I thought: He will. He hasn’t. But he will. I don’t have to worry; it’s over there in the corner, waiting to happen.

Then Pat gave me some peppermints and I got my mare to follow me without the line. We walked on the tarp again, and in the puddle, sometimes me giving her a mint. Then Pat lowered the pole on the jump so it was almost on the ground. My horse hopped over the pole and broke into a run. Across the paddock, Chloe tossed her head and ran too; Nut chased her, bucking and farting.

“Can you come next weekend?” said Pat. “Next weekend I bet she takes the jump.”

I said yes, and I meant it.

But I didn’t do it.

Silvia

“You don’t need to ride a horse — you need your own feet on the ground. Take your dumb face out of the mirror and listen to me! There’s no man out there you can trust, and if you forget that, next thing you know, your belly’s out to here and you’re watching the door for somebody who never comes.”
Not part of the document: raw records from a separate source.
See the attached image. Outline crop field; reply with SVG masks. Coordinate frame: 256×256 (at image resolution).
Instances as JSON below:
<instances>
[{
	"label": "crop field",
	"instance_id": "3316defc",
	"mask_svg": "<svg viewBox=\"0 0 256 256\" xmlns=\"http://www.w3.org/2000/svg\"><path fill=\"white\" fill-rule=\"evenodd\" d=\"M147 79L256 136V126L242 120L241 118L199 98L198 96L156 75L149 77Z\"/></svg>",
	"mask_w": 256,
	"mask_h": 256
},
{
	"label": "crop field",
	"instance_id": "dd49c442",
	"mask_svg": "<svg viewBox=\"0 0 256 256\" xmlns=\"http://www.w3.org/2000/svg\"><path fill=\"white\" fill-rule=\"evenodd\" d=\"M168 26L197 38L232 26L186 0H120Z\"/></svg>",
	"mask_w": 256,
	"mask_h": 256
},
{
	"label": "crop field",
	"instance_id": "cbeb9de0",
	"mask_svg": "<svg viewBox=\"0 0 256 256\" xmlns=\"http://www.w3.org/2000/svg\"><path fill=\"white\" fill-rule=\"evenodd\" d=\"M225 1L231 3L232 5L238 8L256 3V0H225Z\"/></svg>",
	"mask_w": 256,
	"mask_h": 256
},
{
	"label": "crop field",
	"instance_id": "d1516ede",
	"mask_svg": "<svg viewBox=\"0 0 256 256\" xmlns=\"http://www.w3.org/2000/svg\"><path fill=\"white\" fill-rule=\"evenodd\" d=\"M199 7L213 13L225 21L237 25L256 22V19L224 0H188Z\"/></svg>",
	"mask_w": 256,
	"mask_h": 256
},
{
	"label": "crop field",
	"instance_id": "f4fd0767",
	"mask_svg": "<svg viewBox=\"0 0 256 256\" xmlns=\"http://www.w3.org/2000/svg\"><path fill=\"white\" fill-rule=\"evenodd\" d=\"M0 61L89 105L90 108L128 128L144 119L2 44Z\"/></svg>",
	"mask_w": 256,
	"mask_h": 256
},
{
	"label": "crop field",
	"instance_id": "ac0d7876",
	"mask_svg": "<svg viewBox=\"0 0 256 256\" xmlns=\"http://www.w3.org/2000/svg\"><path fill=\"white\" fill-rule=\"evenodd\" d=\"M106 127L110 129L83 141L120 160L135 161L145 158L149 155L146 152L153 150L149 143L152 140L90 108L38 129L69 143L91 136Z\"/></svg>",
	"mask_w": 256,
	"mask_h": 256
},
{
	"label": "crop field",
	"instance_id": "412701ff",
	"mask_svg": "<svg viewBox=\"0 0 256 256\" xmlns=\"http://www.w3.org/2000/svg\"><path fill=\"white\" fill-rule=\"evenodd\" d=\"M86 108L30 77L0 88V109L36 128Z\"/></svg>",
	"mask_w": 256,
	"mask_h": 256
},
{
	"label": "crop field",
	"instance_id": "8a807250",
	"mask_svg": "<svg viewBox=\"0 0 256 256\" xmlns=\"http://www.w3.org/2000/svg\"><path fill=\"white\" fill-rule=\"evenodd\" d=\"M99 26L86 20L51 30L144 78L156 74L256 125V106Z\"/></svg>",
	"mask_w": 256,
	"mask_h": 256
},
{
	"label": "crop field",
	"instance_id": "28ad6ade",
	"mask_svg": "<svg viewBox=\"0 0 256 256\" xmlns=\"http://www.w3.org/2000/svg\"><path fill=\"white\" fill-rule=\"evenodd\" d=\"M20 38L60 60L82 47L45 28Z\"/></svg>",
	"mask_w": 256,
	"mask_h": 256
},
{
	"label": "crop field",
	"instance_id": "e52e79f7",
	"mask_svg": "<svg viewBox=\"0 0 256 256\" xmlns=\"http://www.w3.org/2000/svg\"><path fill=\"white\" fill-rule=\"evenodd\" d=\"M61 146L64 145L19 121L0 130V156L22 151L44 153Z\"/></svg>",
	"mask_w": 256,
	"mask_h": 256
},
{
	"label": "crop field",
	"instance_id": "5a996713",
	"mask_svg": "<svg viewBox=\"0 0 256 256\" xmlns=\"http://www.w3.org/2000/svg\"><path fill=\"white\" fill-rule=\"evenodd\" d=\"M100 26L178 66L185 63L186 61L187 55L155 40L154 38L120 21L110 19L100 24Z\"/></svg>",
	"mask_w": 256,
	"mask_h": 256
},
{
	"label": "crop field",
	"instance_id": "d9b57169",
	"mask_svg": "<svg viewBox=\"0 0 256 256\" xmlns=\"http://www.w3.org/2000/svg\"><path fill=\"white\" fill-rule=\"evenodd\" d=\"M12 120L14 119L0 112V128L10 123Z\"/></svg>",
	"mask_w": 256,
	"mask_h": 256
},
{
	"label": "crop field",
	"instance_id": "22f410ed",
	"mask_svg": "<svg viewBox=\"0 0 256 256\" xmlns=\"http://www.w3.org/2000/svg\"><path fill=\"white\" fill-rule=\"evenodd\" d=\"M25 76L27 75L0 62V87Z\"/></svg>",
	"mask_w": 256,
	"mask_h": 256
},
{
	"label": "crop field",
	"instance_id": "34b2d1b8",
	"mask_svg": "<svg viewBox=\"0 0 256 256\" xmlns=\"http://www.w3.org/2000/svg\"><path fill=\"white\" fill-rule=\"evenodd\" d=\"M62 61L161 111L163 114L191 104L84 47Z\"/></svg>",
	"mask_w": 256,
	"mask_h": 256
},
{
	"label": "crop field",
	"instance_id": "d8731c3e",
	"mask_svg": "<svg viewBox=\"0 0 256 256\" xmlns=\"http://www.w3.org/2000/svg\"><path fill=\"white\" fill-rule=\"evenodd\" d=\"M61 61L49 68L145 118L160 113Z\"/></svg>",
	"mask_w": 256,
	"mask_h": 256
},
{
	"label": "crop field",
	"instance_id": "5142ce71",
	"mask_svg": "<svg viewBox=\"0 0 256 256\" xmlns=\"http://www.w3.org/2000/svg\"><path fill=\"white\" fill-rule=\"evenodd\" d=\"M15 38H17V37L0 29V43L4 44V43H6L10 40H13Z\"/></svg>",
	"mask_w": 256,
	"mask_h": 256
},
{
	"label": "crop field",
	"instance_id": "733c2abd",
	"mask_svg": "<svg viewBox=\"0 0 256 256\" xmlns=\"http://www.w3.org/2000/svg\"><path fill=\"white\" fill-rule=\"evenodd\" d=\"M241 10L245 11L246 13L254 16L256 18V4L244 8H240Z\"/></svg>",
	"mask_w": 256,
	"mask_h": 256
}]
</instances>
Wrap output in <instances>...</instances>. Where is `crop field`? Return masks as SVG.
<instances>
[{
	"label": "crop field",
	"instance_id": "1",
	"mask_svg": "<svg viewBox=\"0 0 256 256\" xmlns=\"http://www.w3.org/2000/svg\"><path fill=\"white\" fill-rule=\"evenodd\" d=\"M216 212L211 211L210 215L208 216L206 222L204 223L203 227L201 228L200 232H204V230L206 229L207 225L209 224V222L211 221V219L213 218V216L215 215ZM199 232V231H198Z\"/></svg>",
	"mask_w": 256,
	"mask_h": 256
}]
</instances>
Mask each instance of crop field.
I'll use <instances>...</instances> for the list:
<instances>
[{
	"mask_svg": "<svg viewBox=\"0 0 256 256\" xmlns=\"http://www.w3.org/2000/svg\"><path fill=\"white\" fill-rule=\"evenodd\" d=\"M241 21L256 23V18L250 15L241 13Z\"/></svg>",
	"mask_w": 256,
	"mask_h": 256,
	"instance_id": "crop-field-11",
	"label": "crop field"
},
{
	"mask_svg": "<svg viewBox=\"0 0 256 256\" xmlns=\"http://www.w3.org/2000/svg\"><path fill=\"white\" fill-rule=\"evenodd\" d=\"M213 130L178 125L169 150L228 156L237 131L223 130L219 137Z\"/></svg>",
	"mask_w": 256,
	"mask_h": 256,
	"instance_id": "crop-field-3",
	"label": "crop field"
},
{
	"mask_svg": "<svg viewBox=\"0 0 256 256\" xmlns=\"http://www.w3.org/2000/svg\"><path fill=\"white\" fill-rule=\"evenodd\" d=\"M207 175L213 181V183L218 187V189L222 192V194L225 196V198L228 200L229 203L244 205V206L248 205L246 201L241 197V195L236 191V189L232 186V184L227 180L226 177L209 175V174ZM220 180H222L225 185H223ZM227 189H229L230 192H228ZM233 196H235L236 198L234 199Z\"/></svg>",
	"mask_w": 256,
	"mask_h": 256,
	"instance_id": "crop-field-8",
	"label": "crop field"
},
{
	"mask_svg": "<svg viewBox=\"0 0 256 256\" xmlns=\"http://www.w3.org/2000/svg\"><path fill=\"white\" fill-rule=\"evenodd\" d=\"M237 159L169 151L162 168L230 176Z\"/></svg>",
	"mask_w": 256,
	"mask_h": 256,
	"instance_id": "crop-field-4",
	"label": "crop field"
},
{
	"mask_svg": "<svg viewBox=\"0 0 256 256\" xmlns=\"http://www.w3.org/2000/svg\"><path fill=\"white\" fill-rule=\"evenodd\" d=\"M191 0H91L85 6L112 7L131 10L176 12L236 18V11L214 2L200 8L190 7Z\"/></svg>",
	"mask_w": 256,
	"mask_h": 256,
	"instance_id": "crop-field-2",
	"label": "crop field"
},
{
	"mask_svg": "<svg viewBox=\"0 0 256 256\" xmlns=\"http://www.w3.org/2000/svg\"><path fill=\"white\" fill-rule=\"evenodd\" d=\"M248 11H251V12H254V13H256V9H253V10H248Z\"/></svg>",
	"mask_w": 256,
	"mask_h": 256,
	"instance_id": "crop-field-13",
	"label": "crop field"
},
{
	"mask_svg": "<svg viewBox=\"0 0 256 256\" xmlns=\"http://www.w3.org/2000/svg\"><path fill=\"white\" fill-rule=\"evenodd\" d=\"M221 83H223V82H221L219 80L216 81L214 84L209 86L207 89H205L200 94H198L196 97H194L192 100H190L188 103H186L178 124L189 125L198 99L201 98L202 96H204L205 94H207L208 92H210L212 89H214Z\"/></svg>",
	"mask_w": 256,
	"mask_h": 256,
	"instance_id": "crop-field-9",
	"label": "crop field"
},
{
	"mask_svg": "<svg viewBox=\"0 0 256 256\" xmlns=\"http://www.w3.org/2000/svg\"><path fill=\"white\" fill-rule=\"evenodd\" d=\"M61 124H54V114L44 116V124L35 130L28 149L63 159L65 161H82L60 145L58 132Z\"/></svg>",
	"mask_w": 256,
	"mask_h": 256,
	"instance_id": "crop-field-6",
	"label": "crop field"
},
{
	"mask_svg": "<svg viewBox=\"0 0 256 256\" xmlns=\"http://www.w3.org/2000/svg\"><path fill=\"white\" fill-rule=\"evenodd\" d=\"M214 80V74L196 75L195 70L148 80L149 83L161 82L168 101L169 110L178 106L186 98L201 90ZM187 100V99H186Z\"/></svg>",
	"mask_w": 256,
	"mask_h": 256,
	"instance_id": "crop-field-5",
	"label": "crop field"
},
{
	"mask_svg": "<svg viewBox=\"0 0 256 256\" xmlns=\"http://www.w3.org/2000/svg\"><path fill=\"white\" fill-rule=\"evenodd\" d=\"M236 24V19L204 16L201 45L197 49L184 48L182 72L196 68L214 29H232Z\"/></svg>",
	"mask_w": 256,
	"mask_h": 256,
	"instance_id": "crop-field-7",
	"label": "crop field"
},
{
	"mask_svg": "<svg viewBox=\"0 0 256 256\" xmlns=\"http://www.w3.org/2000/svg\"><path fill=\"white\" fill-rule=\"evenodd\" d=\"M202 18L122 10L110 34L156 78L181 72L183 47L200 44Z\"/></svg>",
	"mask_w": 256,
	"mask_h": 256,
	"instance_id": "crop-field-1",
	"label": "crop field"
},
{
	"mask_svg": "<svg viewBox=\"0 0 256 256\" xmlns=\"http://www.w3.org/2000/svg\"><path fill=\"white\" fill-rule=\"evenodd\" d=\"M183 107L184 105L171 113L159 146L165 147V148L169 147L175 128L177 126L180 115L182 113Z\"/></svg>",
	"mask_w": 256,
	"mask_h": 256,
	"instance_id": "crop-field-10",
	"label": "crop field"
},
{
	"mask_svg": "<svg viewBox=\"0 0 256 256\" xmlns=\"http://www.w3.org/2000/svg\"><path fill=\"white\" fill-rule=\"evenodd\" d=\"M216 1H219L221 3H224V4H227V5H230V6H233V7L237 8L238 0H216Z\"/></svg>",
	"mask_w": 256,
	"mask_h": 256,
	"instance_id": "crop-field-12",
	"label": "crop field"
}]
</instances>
She said, “Mami, I’m thirteen,” and put on more of that greasy lip gloss, which I grabbed away so hard I crushed off the tip. She yelled like she does, like a stupid animal, like she can’t even talk, “Na-urhhh!” like an elephant or a cow. I mocked her and laughed at her. I said, “You think I don’t know how old you are? The day I gave birth to you was the loneliest day of my life. No one was here except your aunt Maria, she was the only one, and she was already half dead.” She didn’t care, she just grabbed for the lip gloss. “Listen, you ungrateful girl, I’m trying to educate you. Watch yourself! Men are babies screaming for love. They get it, they throw it across the room until it breaks and then start screaming again. And always some dumb woman comes running. It makes no difference to them if it’s you or the one before you or the one after you or the one down the street.”